Speaking of evolution: Canyon Ranch's founders have retired, leaving the brand in the hands of a new leadership team, of which you are a part. What does this change in leadership portend for Canyon Ranch?

We have a tremendously talented leader, our CEO Susan Docherty. She and the executive team that she has appointed -- including myself -- are fully committed to the mission of Canyon Ranch and to continuing to lead in the wellness area. But we also brought on executives like myself with hospitality experience, and we really want to continue to elevate the hospitality aspect of the experience. We're also looking at a number of other areas to develop and extend the brand. We're looking at urban locations, for example, and we're looking for healthy culinary concepts to launch potentially as standalone restaurants. We're pursuing expansion of our "At Sea" product that's currently offered on 20 cruise ships. And we are also looking to serve new markets, like potentially families. There's a lot that's in the development pipeline, and we're really excited about the future.

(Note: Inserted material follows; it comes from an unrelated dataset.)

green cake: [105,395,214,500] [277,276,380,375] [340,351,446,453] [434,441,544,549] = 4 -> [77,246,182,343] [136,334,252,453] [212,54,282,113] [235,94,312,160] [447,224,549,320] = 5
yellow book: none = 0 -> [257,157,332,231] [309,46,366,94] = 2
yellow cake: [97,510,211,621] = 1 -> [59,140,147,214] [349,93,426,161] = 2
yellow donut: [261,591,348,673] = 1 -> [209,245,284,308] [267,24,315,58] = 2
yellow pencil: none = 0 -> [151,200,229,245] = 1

Obviously, leisure travelers have really embraced wellness travel. What about the group market?

We've had some great success and look forward to even more with meeting and event planners. We're more than a relaxation or spa venue; we give attendees tools to leave the meeting and have more work/life balance, which then is going to go back in their work situations and make them more productive. Feeling better produces better results. All those things work in our favor. 

Meeting planners like our program because it's all-inclusive. Everything is self-contained. One thing that people really respond to is the opportunity to disconnect. Everybody's on their devices 24/7. Meeting planners and attendees love our program because it gives them the opportunity to take a break from the hyper-connected environment we're in. Another thing we offer that meeting planners love is opportunities to build a sense of community. Teambuilding is really important to planners and we can provide a variety of activities to help them accomplish that. For example, we offer a demo kitchen where you can have a hands-on learning experience about the healthy foods that you're eating when you're on-property. Or we can do a ropes course, or hiking or canoeing. These are things that make us unique and have made us popular with the meeting planning community.

You offered a glimpse of where Canyon Ranch as a brand is going next. What about health and wellness as an industry? What trends should meeting planners be watching if they want to stay on the cutting edge of healthy meetings?

In terms of meetings, there will be a focus going forward on the refinement of venues. The meeting space itself will be promoting wellbeing in terms of the airflow and the lighting and even the seating, which will move away from the traditional. I think people are interested in a connection to nature, so there will be more opportunities for meetings and conversations to take place in a more informal way outdoors. And as I said, work/life balance is very, very critical to people, so I think the industry will continue to look for ways to provide people with at-home and at-work tools to keep themselves healthy and ensure peak performance. Those are all areas that will continue to be very prevalent in the space.